- **TO-DO ITEM**:
Which of the lines in the records below hold the string "Explore"? Copy every one of them.

- **Extracted page text data**:
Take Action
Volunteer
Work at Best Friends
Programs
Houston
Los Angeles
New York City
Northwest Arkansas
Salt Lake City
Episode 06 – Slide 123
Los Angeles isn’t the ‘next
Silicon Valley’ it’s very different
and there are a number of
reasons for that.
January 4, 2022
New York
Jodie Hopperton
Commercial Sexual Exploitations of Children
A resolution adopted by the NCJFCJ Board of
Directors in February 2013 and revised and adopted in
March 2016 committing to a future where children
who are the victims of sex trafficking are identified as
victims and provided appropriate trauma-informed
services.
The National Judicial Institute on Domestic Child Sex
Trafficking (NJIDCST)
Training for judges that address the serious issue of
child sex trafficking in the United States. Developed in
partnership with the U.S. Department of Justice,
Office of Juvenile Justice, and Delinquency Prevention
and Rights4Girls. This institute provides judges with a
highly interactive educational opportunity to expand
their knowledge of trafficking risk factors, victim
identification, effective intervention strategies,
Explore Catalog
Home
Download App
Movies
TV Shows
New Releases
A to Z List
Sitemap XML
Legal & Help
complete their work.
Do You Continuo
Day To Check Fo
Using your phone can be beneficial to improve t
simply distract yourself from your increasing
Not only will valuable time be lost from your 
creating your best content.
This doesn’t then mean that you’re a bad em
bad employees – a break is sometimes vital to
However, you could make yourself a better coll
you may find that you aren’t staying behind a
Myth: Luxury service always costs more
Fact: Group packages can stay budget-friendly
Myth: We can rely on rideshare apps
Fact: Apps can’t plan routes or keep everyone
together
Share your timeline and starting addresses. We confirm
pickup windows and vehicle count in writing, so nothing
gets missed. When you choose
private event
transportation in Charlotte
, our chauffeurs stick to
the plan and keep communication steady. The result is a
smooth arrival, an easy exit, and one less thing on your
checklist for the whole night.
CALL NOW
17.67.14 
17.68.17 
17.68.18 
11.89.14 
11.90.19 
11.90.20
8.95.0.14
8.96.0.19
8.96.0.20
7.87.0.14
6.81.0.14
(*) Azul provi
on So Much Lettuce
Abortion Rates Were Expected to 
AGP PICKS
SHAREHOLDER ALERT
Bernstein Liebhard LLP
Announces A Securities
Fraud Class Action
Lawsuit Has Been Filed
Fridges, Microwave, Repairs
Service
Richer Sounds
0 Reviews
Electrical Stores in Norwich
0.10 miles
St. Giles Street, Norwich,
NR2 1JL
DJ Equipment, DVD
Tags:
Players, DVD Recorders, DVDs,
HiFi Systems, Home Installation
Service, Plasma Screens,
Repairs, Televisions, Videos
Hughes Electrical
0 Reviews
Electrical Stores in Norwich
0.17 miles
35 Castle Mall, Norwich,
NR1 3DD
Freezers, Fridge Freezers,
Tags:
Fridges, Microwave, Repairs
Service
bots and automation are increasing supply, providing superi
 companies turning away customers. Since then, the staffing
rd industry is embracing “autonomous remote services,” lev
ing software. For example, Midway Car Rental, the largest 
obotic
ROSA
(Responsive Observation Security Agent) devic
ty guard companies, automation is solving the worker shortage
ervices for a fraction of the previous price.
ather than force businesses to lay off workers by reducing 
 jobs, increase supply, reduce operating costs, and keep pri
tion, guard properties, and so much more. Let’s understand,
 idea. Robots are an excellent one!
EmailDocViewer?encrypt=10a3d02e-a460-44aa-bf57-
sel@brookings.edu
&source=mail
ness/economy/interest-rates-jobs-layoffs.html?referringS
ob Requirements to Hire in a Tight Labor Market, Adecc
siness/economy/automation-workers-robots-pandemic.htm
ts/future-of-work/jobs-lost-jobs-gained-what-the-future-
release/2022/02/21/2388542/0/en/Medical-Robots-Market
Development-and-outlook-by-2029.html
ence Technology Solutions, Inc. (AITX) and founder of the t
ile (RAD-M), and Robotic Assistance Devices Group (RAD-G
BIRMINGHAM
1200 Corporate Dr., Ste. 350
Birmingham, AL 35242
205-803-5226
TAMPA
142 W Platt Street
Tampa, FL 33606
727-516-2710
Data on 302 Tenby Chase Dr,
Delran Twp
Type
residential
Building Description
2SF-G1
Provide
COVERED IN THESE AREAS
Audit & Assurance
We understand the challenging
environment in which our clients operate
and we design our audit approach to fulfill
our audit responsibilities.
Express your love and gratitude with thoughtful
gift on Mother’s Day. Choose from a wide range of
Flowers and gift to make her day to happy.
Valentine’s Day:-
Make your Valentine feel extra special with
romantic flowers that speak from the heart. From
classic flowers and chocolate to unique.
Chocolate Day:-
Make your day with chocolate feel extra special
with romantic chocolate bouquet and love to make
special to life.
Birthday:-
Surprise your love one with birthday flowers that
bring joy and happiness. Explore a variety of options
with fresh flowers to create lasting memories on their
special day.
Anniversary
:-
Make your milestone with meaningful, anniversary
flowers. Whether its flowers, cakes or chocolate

- **RESPONSE**:
Explore Catalog
bring joy and happiness. Explore a variety of options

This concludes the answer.